# Raw data start

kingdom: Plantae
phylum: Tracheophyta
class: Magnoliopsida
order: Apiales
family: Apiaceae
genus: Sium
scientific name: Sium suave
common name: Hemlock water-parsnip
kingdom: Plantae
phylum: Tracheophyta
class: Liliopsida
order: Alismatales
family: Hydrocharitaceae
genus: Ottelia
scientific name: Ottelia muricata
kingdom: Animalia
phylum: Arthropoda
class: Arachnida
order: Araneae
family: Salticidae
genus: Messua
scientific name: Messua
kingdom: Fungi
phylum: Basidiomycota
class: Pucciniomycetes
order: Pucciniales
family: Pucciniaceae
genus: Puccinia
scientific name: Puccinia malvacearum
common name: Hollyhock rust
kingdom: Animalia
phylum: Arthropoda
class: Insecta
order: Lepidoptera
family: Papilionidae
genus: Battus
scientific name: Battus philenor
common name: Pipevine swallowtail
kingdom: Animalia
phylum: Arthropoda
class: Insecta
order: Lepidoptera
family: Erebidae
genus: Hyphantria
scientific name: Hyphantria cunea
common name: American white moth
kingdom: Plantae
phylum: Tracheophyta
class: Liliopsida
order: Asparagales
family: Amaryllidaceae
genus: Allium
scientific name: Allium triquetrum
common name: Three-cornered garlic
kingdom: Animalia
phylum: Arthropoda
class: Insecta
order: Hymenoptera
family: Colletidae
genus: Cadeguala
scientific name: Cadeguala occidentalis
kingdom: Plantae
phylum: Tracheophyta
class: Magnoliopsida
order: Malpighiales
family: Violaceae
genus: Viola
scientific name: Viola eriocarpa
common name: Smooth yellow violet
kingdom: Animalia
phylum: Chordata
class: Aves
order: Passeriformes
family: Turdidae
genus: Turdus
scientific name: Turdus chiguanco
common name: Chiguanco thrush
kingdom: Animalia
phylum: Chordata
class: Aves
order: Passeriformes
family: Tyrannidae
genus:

# Raw data end

• Given instruction:
Return, with no changes, the part of the rows that opens with the line containing "scientific name: Puccinia malvacearum" and runs through the last line of the rows, including both ends.

• Solution to the problem:
scientific name: Puccinia malvacearum
common name: Hollyhock rust
kingdom: Animalia
phylum: Arthropoda
class: Insecta
order: Lepidoptera
family: Papilionidae
genus: Battus
scientific name: Battus philenor
common name: Pipevine swallowtail
kingdom: Animalia
phylum: Arthropoda
class: Insecta
order: Lepidoptera
family: Erebidae
genus: Hyphantria
scientific name: Hyphantria cunea
common name: American white moth
kingdom: Plantae
phylum: Tracheophyta
class: Liliopsida
order: Asparagales
family: Amaryllidaceae
genus: Allium
scientific name: Allium triquetrum
common name: Three-cornered garlic
kingdom: Animalia
phylum: Arthropoda
class: Insecta
order: Hymenoptera
family: Colletidae
genus: Cadeguala
scientific name: Cadeguala occidentalis
kingdom: Plantae
phylum: Tracheophyta
class: Magnoliopsida
order: Malpighiales
family: Violaceae
genus: Viola
scientific name: Viola eriocarpa
common name: Smooth yellow violet
kingdom: Animalia
phylum: Chordata
class: Aves
order: Passeriformes
family: Turdidae
genus: Turdus
scientific name: Turdus chiguanco
common name: Chiguanco thrush
kingdom: Animalia
phylum: Chordata
class: Aves
order: Passeriformes
family: Tyrannidae
genus:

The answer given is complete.